Page 1 of 1

Debugging new hardware configurations

Posted: Thu Nov 17, 2016 5:29 pm
by rdos
Anybody else that have left the "emulator" stage, and is trying to boot their OS on various hardware platforms, sometimes finding the USB chips are not working, that there is a new network chip that you don't support (or that doesn't work), and then you have no easy way to debug the problems? Faulty USB drivers typically mean you have no input device, so you are unable to do interactive debugging. If the network doesn't work either, then remote debugging over ethernet won't work either.

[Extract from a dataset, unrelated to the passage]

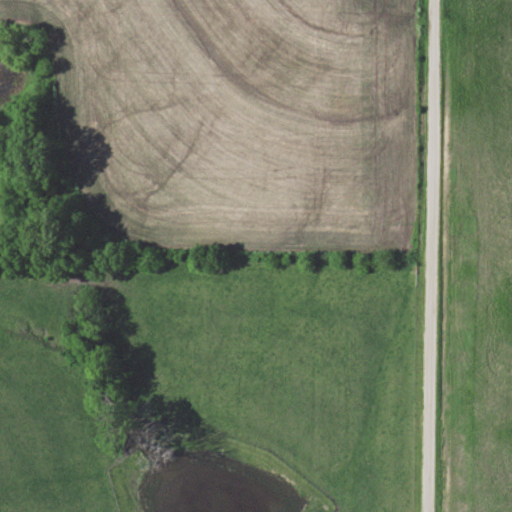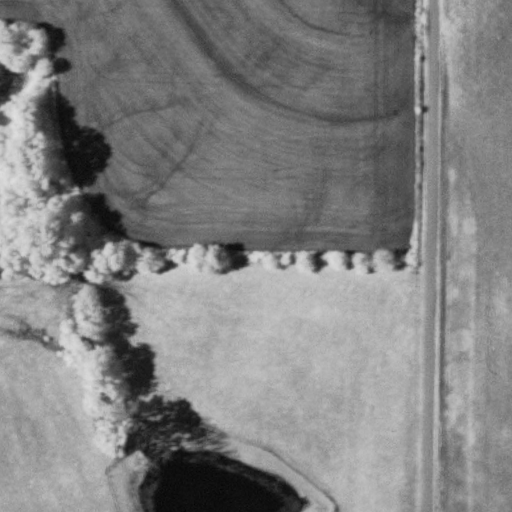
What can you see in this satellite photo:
road: (430, 256)
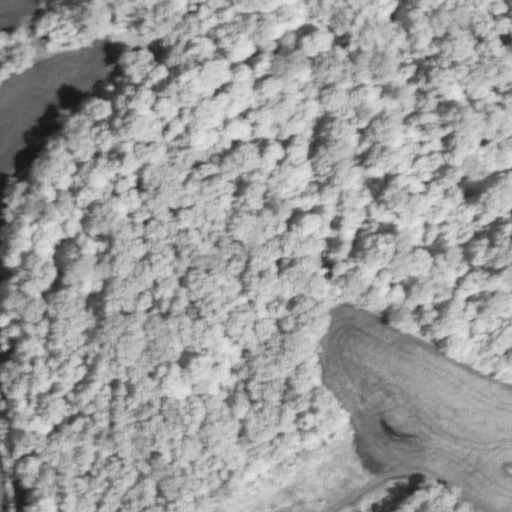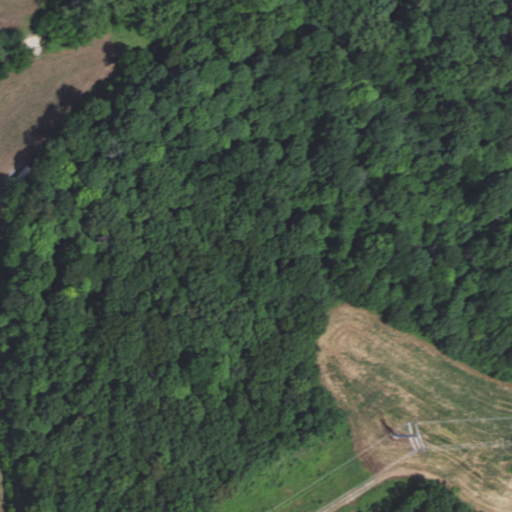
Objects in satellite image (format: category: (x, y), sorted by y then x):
power tower: (398, 435)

Even worse, with new boot variants, like EFI, the processor might run in some strange mode, and then fault early in the boot process, leaving you wondering what is actually wrong. Or EFI / BIOS might hand you strange memory maps that won't work, and how will that be debugged?

How do Linux or Windows developers handle this? They can't be using printf-debugging, can they??

I've just redesigned my "panic handler" code so it runs in it's own address space, and I also hooked my x86 emulator to it so I can single-step faulty code by emulating the execution. I also redesigned the whole system so the handler can be invoked already before the kernel is loaded so I can emulate the boot process. Since it is an emulator, I can also emulate turning off paging, and switching between real mode, protected mode and long mode. This is things I could only do in a freestanding emulator before, but now it actually runs in the target system, and can interact with the real hardware. Just like before, it's also a nice tool for debugging SMP-issues, and I actually can single step multiple cores too, checking various synchronization scenarios. The "panic handler" is either invoked by a fault in the boot-process, or by planting an interrupt instruction in the code while the kernel is running. The latter can be done in IRQs as well as in the scheduler, and typically is done when a faulty condition is detected. The handler is also invoked if an IRQ faults or if the kernel stack overflows because of too much interrupt nesting.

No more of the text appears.